**Aufgabenliste**
a - Welchen Nettoverlust verzeichnete die Erste Group laut dem Bericht über ihre Bilanz im Jahr 2011?
b - Setzen Sie den Bericht über die Bilanz der Erste Group nach seinem letzten Satz fort.

**Ausgangstext**
Tiefrote Bilanz für die Erste Group

Die Erste Group konnte die Erwartungen der Analysten trotz tiefroter Bilanz schlagen. Die Markterwartungen für den Verlust 2011 lagen im Mittel rund 70 Millionen höher, bei nämlich 789 Millionen €.

Weil im 3. Quartal riesige Belastungen aus Ostbanken, Staatsanleihen und Credit Default Swaps angefallen waren, mussten Abschreibungen von 1,5 Milliarden Euro verdaut werden. Im Schlussquartal gab es aber wieder einen hohen Gewinn von 254,1 Millionen Euro. Das teilte die Bank am Mittwoch früh mit.

Dividende fällt aus

Somit schloss das Jahr 2011 mit einem Nettoverlust von 718,9 Millionen Euro. Im Jahr davor hatte es einen Gewinn von 878,7 Millionen Euro gegeben. Eine Dividende für die Aktionäre gibt es für 2011 nicht.

Bei der von den europäischen Regulierern EBA geforderten Kapitalaufstockung ist die Erste vorangekommen. Bis Ende Juni müsse sie noch eine Lücke von 166 Millionen Euro schließen, um die geforderte harte Kernkapitalquote von neun Prozent zu erreichen. Ende 2011 lag die Kennzahl (nach der Berechnungsmethode der EBA) bei 8,9 Prozent. Die Bank rüstet sich mit dem Rückkauf von Hypbrid-Anleihen, der Trennung von Randgeschäften und einen strikten Sparkurs in Osteuropa für die strengeren Anforderungen. Ursprünglich lag die Kapitallücke bei 743 Millionen Euro.

Ihr Engagement in den schuldengeplagten Ländern am Rande der Eurozone (PIIGS) fuhr die Bank massiv zurück. Ende 2011 hielt die Erste Griechenland-Papiere über 4,4 Millionen Euro nach gut 600 Millionen Euro Ende 2010 (Sovereign net exposure). Das gesamte PIIGS-Staaten-Engagement fuhr die Erste auf 553 Millionen Euro von 2,1 Milliarden Euro zurück.

**Zu prüfende Daten**
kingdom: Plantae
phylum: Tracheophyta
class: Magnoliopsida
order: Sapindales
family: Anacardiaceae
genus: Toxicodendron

...

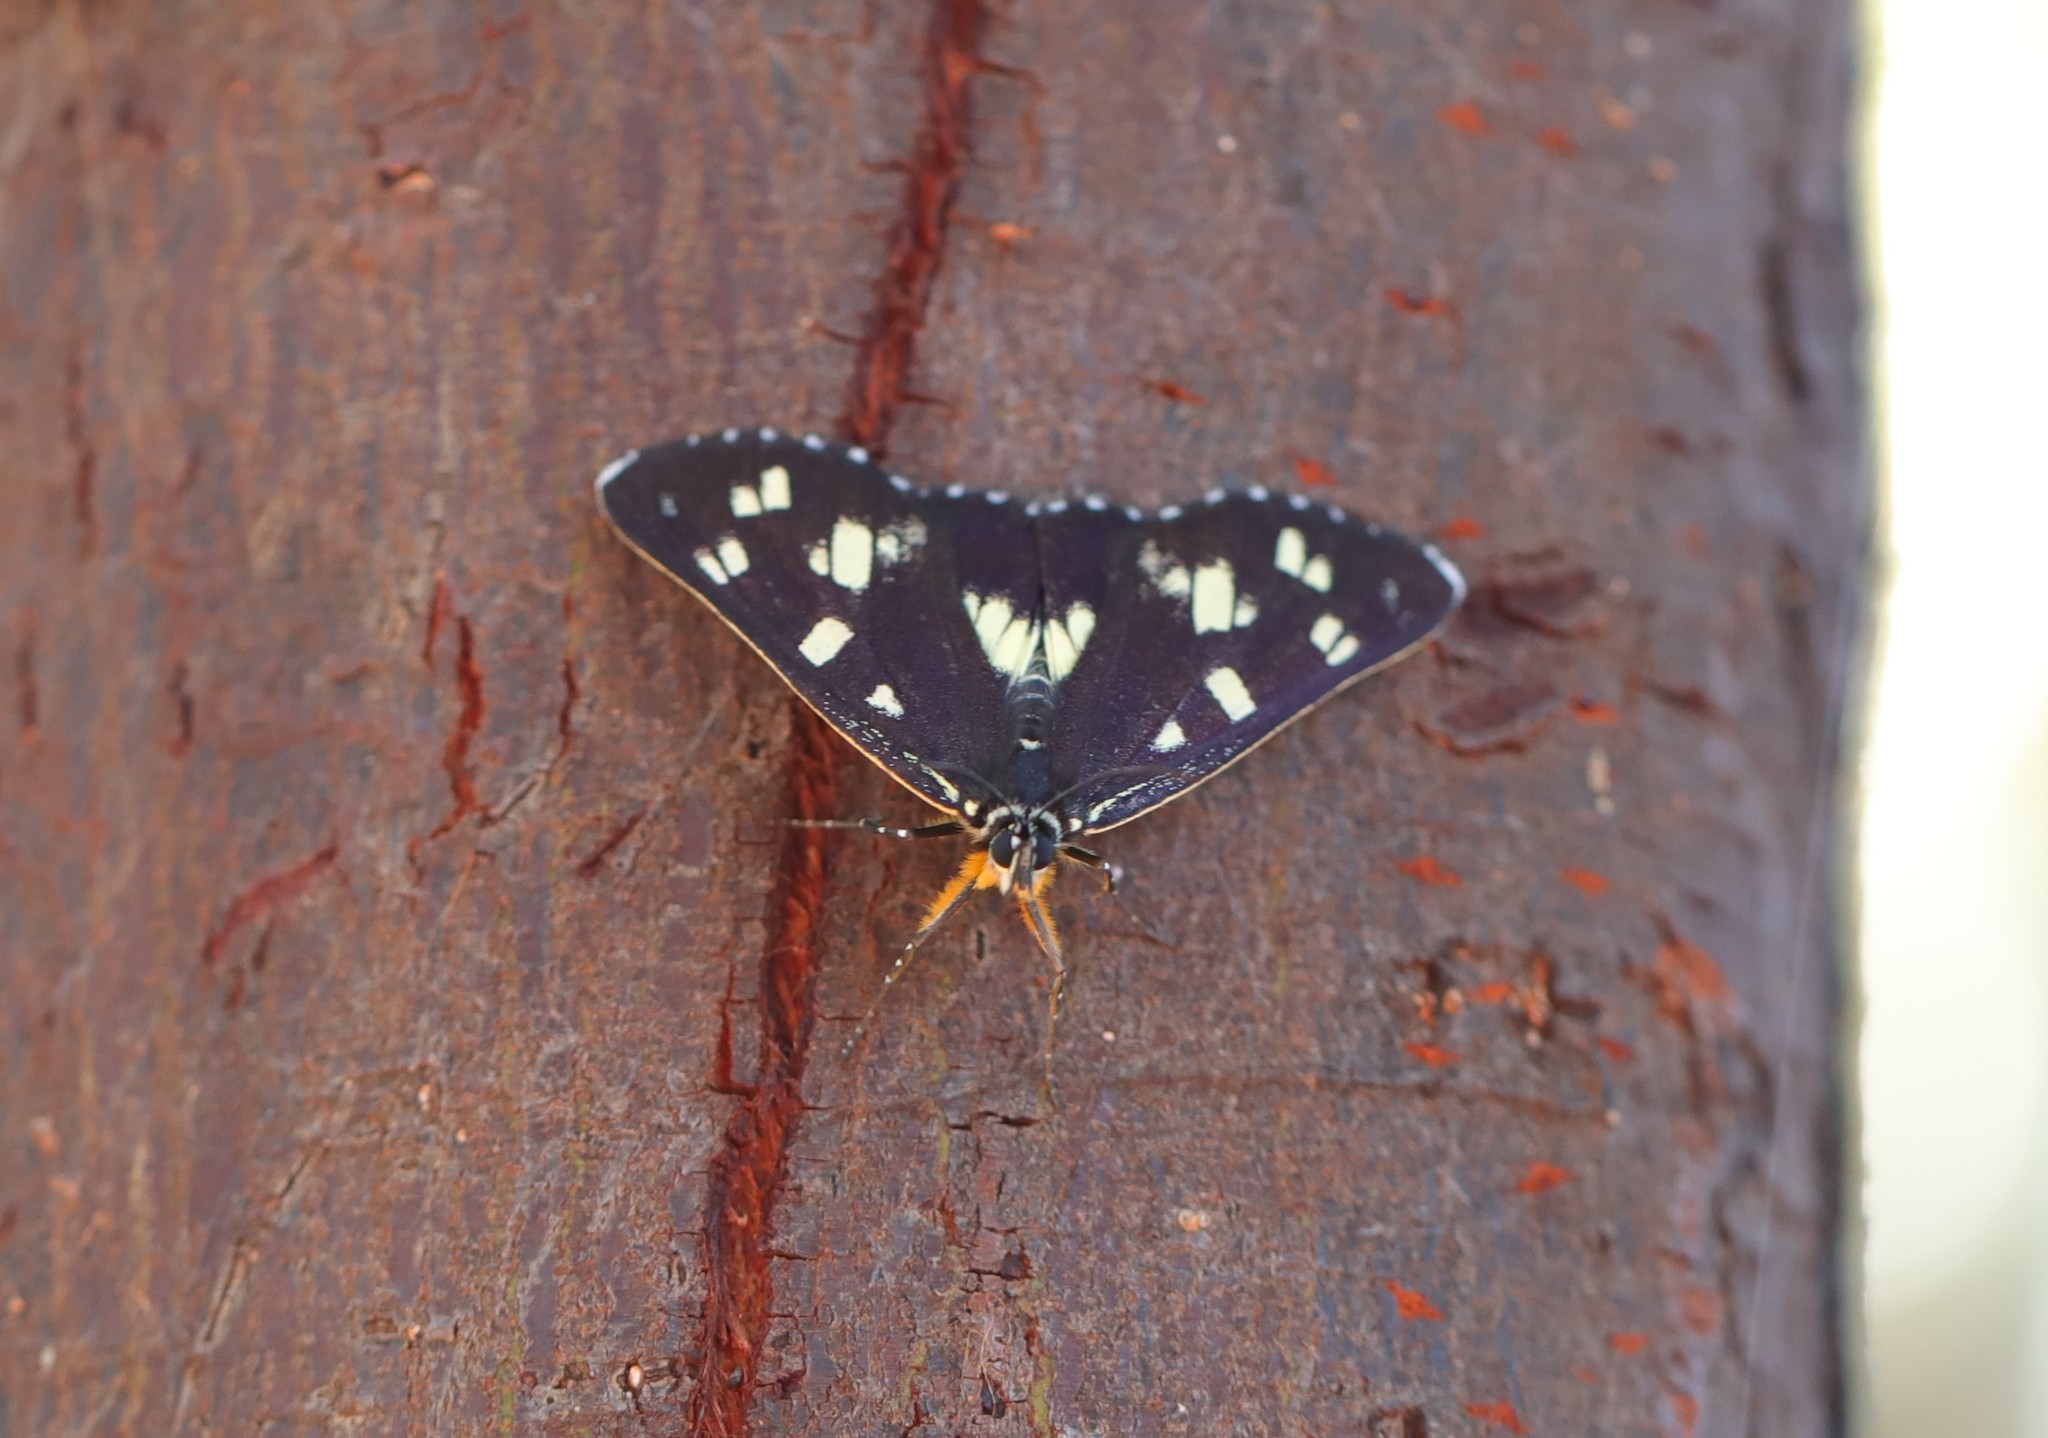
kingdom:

---

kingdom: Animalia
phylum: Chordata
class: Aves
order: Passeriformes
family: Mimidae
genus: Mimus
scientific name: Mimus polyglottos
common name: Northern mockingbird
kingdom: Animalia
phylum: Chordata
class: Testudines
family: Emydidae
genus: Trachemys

**Antworten**
a - 718,9 Millionen Euro.

b -
Osteuropa fühlt sich besser an

Die Erste Group Bank erwartet nach dem verlustreichen Jahr 2011 durch eine bessere Wirtschaftsentwicklung in Teilen Osteuropas wieder steigende Erträge. Das Betriebsergebnis, das im vergangenen Jahr um gut vier Prozent geschrumpft war, werde 2012 leicht steigen, erklärte CEO Treichl. Das Sparkassen-Spitzeninstitut geht dabei von sinkenden Vorsorgen für faule Kredite, sinkenden Kosten und einem anziehenden Kreditgeschäft in einigen Märkten aus.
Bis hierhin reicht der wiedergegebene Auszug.